I spin out of the revolving door into an uppercut by a cold April wind. I take it, still dazed from an earlier battle; a day with a judgemental, condescending harpy in full-blown ego who sends my very soul to the wall.
"Use your words,"
she says when I choke on part of a conversation. Subtle. Mean. Sums me up with,
"Hmm. A Quaker raised on a farm!"
in a throw-away, arrogant tune. It took all of my strength not to explode out of my chair and pin her by the throat against a shattered window...explain through clenched teeth that there is no scale from 1-to-10 for this rage that I have, and it didn't come from the Quakers. It came from Beefeater, darkness, unbearable heartbreak, and two cartridges from a shotgun.

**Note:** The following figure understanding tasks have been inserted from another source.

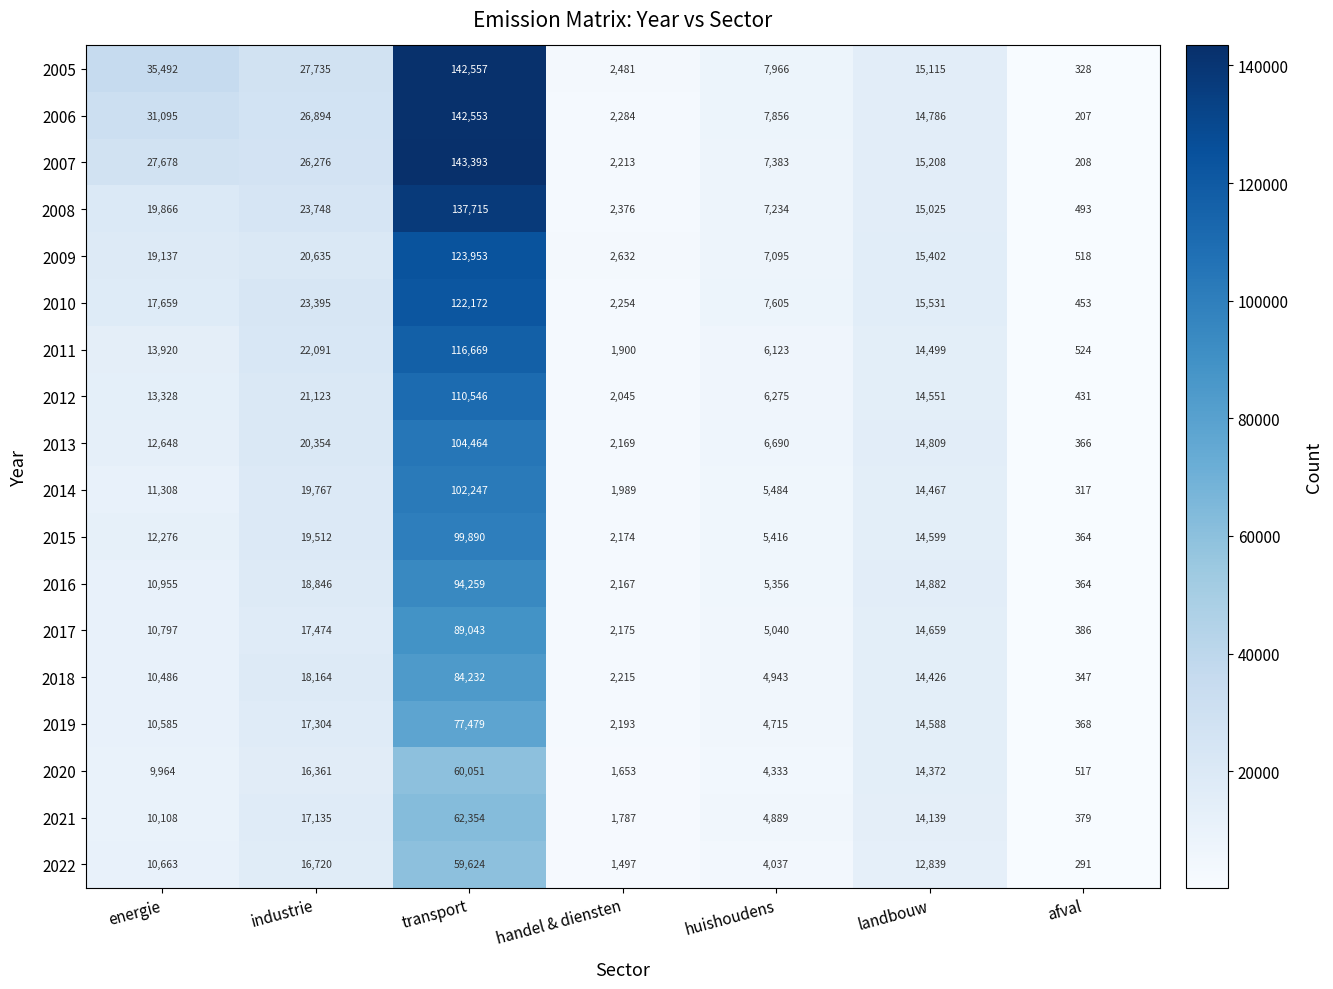

What is the difference between the maximum and minimum values in the 2013 series?

104098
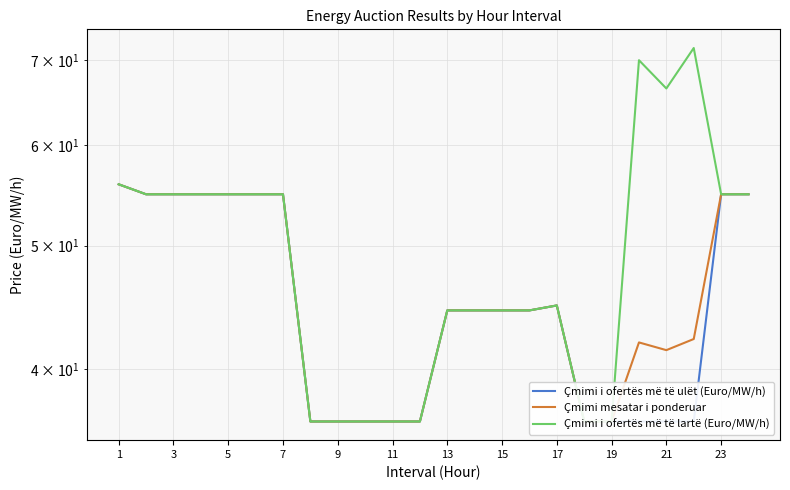

True or false: Çmimi mesatar i ponderuar has more than 1 interior local peaks.

True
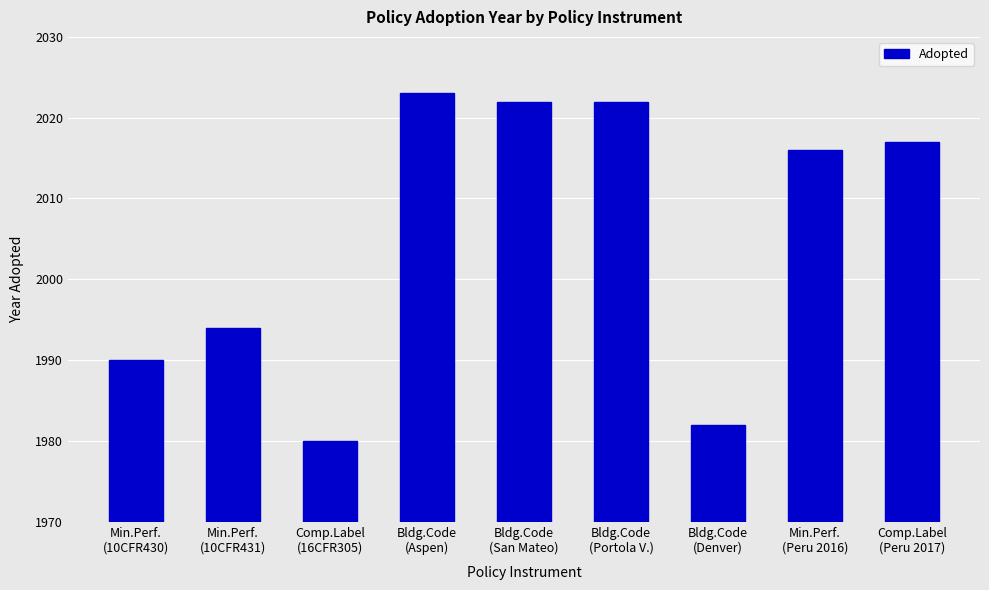

What is the minimum value shown in the chart?

1980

But I don't. I endure and behave. Now, hours later, I'm out on the street weighed down with my bags strapped over my shoulders, committed to continuing this fraud of contentment, of competence, taking random hits from wind and spatters of rain doled out like difficult blessings from a crazed priest. I walk up University. I can not bear the subway right now. I am constantly pushing my hair up out of my face and imagine that if I sat on a corner with a cup, nobody would think it strange.
Outside of the hospital on my route, I notice a middle-aged man bent over near the curb fussing with a bundle of bags or maybe a bike. He is wearing old hospital scrub pants and a navy-blue bomber ski jacket with hood. He has a bandana around his greying, wild hair and a cigarette hanging out of his mouth. His face is seasoned like a creased leather bus seat. I am ten feet away from him, trying to figure his story, when he turns to take a cursory look at me. He stops what he is doing and looks again, rests his hands on his thighs and in a voice betraying the scrape and grit of a hard life, says,
"You are so fucking beautiful."
He stands and takes the cigarette out of his mouth, pivoting as I pass.
"You are...you are so fucking beautiful. You've got it. You've got everything...fucking beautiful..."
I keep moving but turn and smile at him. I make it clear that I am grateful, acknowledging him, pulling my hair out of my face again and walking backwards away from him. He is still talking but the wind scuttles his words. I wave and turn back towards my route. Something about him; his sincerity cloaked in whatever unknowable lunacy or struggle, timing as if sent. It wasn't like I was wearing a cocktail dress and heals. I had cowboy boots, jeans and a trench coat.
So I take it. Keep walking. Slowly unclench my fists.